About the "whatever is d[k]" in five minutes comment: If I created an explict closure like: `thunk = lambda: d[k]` and then mutated `d` before evaluating the closure you would have the same issue. I don't think it is that confusing. If you need to know what `d[k]` evaluates to right now then the order of evaluation is part of the correctness of your program and you need to sequence execution such that `d` is evaluated before creating that closure. On Fri, Feb 17, 2017 at 4:17 PM, Joseph Jevnik <joejev@gmail.com> wrote:
There is no existing code that uses delayed execution so we don't need to worry about breaking it. I think it would be much easier to reason about if forcing an expression was always explicit. I am not sure what you mean with the second case; why are you delaying a function if you care about the observable side-effect?
On Fri, Feb 17, 2017 at 4:14 PM, Ed Kellett <edk141@gmail.com> wrote:
On Fri, 17 Feb 2017 at 19:38 Joseph Jevnik <joejev@gmail.com> wrote:
Delayed execution and respecting mutable semantics seems like a nightmare. For most indexers we assume hashability which implies immutability, why can't we also do that here? Also, why do we need to evaluate callables eagerly?

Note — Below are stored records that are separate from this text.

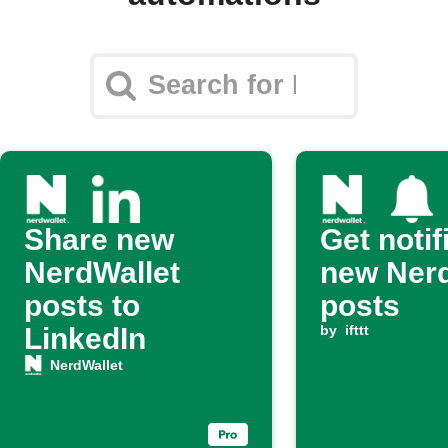
Share new
Get notif
NerdWallet
new Nerd
posts to
posts
LinkedIn
by
ifttt
NerdWallet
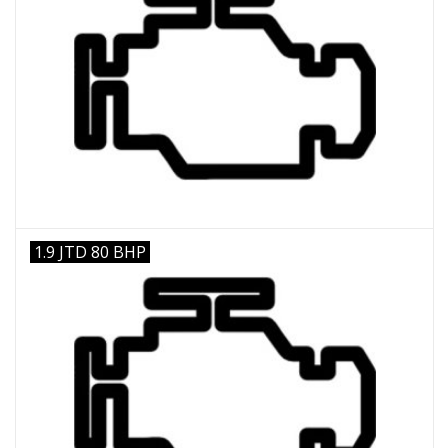
1.9 JTD 80 BHP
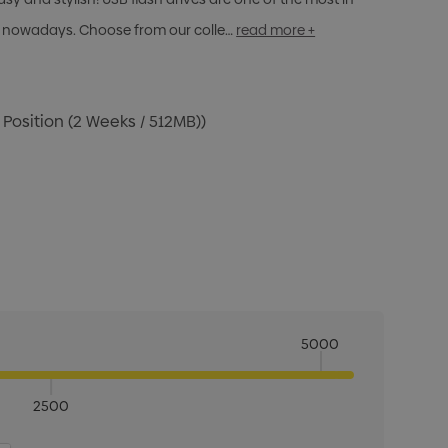
 nowadays. Choose from our colle…
read more +
 Position (2 Weeks / 512MB))
5000
2500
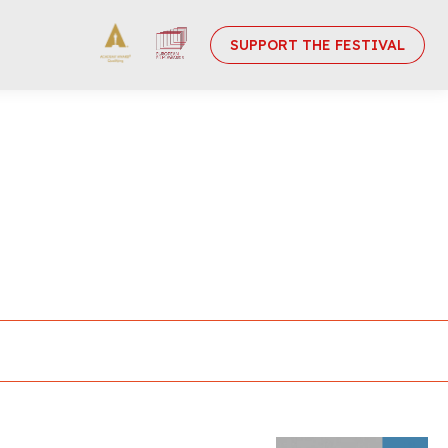
SUPPORT THE FESTIVAL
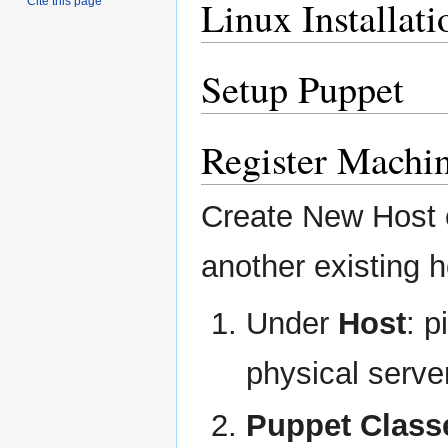
Linux Installati
Cite this page
Setup Puppet
Register Machi
Create New Host o
another existing h
Under
Host
: p
physical serve
Puppet Class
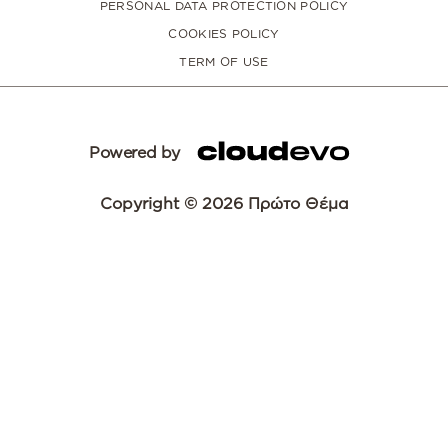
PERSONAL DATA PROTECTION POLICY
COOKIES POLICY
TERM OF USE
Powered by
Copyright © 2026 Πρώτο Θέμα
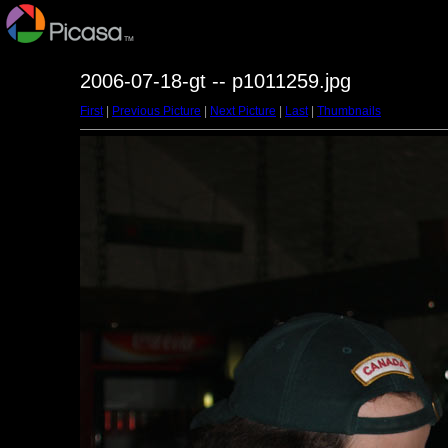
2006-07-18-gt -- p1011259.jpg
First
|
Previous Picture
|
Next Picture
|
Last
|
Thumbnails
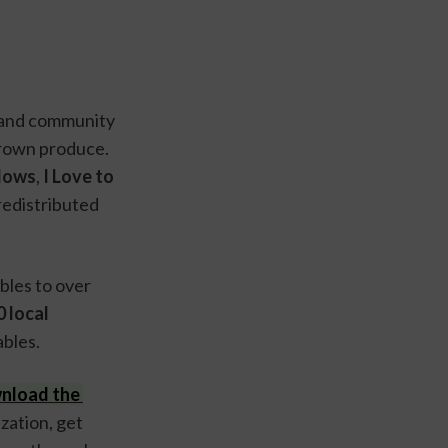
and community 
rown produce. 
dows
,
 I Love to 
edistributed 
In 2023, these four organizations provided homegrown fruits and vegetables to over 
 local 
bles.
nload the 
zation, get 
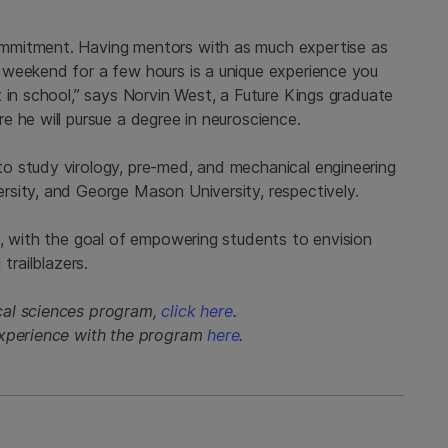
mmitment. Having mentors with as much expertise as
 weekend for a few hours is a unique experience you
 in school,” says Norvin West, a Future Kings graduate
 he will pursue a degree in neuroscience.
o study virology, pre-med, and mechanical engineering
sity, and George Mason University, respectively.
l, with the goal of empowering students to envision
trailblazers.
cal sciences program,
click here
.
experience with the program
here
.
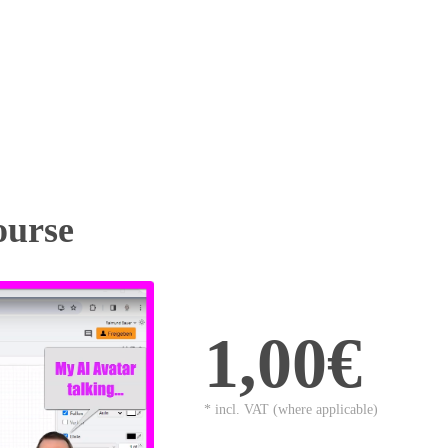
ourse
1,00€
* incl. VAT (where applicable)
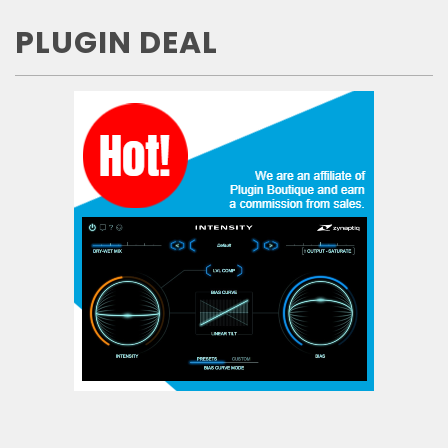
PLUGIN DEAL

Respecting mutability: we just have to always, we don't know if a delayed thing is hashable until we evaluate it. This thing has implications for existing code (since delayed objects can get anywhere) so it should be careful not to do anything too unpredictable, and I think d[k] meaning "whatever is in d[k] in five minutes' time" is unpredictable. One can always delay: d[k] if it's wanted.
Evaluate calls: because if you don't, there's no way to say "strictly evaluate x() for its side effects".